Hitze, wie wir sie aus fernen Urlaubsregionen kannten, sintflutartiger Starkregen, verheerende Stürme: Ist das schon Klimawandel - oder immer noch "nur" Wetter? Die Physikerin Friederike Otto hat die Attribution Science mitentwickelt. Mittels dieser revolutionären Methode kann sie genau berechnen, wann der Klimawandel im Spiel ist. Warglobale fl eine Katastrophe wie Harvey menschengemacht? Ist eine Dürreperiode Folge der globalen Erwärmung oder nur ein heißer Sommer, wie es ihn schon immer gab? Die Zahlen belegen: Eine Hitzewelle wie in Deutschland 2018 ist durch den Klimawandel mindestens doppelt so wahrscheinlich geworden wie früher. Man kann konkrete Verursacher für Wetterphänomene haftbar machen - Unternehmen, ja ganze Länder können jetzt vor Gericht gebracht werden. Und es wird verhindert, dass der Klimawandel weiter als Argument missbraucht wird: Politiker können sich nicht mehr auf ihn berufen, um Missmanagement und eigenes Versagen zu vertuschen.
Rezensionsnotiz zu
Frankfurter Allgemeine Zeitung, 19.07.2019
Rezensent Joachim Müller-Jung lässt sich von der Oxford-Physikerin Friederike Otto gute Argumente für eine bessere Klimapolitik an die Hand geben.
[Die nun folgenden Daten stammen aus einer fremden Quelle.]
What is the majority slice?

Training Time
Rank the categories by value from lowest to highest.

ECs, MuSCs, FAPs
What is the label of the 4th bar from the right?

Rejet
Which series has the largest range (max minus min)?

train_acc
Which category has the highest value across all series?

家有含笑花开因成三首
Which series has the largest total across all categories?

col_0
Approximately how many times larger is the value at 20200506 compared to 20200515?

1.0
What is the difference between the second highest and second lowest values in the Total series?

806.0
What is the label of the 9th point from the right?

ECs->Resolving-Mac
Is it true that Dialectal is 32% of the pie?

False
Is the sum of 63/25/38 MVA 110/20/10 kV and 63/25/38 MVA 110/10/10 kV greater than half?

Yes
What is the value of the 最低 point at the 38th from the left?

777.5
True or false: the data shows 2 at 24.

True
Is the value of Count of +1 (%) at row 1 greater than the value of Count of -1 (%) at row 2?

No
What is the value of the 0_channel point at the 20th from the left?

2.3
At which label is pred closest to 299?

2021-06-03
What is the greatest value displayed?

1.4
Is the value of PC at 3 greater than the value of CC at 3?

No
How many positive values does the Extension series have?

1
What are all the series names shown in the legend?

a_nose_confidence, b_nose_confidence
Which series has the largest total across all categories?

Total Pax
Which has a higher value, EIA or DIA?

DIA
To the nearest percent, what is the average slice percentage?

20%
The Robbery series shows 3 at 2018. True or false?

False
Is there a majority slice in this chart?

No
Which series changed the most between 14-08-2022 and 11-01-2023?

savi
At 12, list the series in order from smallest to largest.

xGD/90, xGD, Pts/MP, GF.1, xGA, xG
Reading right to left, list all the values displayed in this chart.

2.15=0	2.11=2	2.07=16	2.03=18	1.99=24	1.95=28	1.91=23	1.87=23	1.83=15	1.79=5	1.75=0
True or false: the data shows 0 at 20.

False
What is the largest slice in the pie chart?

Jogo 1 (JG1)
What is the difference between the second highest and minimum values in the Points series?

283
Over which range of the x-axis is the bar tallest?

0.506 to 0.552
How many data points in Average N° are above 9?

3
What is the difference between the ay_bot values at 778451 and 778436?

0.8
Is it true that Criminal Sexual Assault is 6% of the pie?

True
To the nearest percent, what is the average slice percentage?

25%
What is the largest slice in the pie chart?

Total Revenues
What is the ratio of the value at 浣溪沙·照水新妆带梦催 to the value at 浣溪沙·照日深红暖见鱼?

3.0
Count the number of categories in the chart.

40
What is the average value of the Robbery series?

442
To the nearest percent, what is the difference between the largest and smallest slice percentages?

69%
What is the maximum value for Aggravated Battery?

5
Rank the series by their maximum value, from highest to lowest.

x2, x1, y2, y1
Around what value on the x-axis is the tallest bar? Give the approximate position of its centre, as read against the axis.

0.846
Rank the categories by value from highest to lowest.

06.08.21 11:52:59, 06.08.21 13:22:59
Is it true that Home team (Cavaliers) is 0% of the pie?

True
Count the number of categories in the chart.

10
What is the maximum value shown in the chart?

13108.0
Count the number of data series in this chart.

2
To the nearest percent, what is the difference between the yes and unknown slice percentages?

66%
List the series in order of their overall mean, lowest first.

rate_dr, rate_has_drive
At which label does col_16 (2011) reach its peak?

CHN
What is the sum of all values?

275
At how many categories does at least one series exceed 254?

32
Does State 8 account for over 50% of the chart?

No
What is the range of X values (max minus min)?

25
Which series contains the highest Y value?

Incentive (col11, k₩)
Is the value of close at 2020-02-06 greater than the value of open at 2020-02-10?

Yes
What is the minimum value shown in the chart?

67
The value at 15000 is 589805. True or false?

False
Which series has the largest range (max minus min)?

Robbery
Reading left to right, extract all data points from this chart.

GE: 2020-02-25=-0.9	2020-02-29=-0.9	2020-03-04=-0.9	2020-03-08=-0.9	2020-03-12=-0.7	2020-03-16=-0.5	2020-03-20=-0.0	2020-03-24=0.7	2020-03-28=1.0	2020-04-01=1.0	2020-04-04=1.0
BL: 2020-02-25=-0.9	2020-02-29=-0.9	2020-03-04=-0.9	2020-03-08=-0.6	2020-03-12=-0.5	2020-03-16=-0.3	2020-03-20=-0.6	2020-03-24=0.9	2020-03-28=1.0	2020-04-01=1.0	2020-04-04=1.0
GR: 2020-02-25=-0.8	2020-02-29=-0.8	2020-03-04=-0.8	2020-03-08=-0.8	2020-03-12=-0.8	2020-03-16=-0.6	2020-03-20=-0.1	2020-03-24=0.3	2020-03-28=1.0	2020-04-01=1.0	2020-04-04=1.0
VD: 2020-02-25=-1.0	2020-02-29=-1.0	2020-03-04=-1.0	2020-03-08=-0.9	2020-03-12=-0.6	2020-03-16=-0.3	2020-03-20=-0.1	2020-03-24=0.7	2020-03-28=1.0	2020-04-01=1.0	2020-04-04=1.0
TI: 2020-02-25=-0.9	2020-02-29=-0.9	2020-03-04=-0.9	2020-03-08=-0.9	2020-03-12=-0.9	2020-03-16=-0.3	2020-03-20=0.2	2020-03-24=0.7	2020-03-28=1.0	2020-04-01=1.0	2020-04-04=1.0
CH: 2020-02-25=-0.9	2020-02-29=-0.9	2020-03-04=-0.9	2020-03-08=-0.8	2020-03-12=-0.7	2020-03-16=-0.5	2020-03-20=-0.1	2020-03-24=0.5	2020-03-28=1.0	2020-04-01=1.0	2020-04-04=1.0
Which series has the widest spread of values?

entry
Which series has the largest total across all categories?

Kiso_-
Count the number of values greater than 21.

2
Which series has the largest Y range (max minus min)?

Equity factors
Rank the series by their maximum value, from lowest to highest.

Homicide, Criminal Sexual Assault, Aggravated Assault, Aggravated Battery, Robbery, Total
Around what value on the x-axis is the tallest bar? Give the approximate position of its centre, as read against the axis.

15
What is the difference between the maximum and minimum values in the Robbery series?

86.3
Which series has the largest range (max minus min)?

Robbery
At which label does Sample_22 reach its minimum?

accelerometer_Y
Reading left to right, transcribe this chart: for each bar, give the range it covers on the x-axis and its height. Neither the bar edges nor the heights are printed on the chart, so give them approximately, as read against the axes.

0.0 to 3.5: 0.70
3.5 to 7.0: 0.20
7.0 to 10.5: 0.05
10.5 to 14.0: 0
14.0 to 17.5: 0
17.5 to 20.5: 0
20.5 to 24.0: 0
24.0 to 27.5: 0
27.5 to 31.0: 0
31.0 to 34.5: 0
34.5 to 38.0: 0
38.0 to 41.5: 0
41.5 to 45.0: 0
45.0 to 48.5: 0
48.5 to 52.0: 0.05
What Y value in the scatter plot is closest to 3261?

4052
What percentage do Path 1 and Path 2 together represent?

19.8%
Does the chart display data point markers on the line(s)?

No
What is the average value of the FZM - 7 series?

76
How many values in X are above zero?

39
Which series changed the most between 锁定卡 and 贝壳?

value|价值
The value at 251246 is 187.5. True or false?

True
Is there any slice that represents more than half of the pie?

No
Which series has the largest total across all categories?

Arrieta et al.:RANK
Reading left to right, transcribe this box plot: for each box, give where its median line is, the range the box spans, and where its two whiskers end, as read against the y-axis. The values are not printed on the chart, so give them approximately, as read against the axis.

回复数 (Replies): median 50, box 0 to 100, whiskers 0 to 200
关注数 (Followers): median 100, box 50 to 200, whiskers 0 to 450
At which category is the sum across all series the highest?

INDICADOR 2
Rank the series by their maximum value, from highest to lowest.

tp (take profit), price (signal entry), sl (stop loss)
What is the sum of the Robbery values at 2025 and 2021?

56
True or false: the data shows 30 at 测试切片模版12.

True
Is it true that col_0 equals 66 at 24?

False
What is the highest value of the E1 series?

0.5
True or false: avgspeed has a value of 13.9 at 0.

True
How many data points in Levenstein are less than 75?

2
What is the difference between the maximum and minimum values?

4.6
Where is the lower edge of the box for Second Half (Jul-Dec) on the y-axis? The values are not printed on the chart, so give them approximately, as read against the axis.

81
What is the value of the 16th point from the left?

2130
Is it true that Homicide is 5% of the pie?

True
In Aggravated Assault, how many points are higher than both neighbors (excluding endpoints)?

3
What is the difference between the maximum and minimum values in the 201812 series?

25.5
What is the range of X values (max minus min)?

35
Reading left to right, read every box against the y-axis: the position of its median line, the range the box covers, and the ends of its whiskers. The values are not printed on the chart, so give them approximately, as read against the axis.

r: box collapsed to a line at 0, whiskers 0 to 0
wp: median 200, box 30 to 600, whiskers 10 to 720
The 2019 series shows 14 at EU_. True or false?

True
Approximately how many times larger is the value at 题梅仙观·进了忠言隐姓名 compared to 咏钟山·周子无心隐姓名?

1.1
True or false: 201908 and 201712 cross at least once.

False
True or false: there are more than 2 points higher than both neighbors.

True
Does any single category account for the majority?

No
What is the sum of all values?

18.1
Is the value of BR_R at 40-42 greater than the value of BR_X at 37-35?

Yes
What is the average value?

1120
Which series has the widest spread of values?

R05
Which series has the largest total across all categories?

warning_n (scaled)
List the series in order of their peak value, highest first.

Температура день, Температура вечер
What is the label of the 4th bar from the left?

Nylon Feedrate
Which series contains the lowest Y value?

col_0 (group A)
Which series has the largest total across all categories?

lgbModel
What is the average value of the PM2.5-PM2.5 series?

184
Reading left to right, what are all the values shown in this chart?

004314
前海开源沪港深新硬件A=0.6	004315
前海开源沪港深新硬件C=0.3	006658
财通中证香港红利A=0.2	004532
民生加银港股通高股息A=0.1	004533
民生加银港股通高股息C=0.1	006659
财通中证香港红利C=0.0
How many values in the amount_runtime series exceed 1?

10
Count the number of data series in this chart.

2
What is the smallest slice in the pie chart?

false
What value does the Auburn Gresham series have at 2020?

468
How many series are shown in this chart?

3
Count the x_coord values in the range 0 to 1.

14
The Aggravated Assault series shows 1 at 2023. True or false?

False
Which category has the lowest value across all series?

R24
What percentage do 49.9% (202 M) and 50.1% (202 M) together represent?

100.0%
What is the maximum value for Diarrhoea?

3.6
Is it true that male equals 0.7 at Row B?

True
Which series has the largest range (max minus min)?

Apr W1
Wie ihm die Autorin in ihrem Buch die die Klimaproteste argumentativ flankierende Attributionsforschung erklärt, scheint ihm einleuchtend, meinungsfreudig, aber nie dominant. Das Bemühen der Autorin, ihren durchaus komplexen Ansatz verständlich zu machen, findet der Rezensent bemerkenswert, ebenso wie den Umstand, dass Otto die Grenzen der von ihr mit entwickelten Methode zu Bestimmung des Einflusses des Klimawandels auf Hitzewellen, Dürren und andere Extremwetterlagen offen diskutiert. Klimafachleute und überhaupt alle: Lesen!, meint der Rezensent.
Rezensionsnotiz zu
Deutschlandfunk Kultur, 07.06.2019
Rezensent Johannes Kaiser präsentiert mit diesem Buch der Klimaforscherin Friederike Otto das seiner Meinung nach "beste" Buch zum Klimawandel. Dass Hitzesommer in Europa zum neuen Normalzustand werden kann ihm die Autorin, die in Oxford eine Arbeitsgruppe namens Zuordnungswissenschaft leitet, anhand einer Vielzahl von Quellen und Daten ebenso einleuchtend vermitteln wie sie Grundlagen der Klimaforschung so erklärt, dass der Leser sie nicht nur versteht, sondern auch überzeugt ist. Wissenslücken verschweigt Otto ebenfalls nicht, staunt der Rezensent, der das Buch nicht nur als "Schullektüre" empfiehlt, sondern auch Politikern als Handlungsanleitung auf den Nachttisch legen möchte.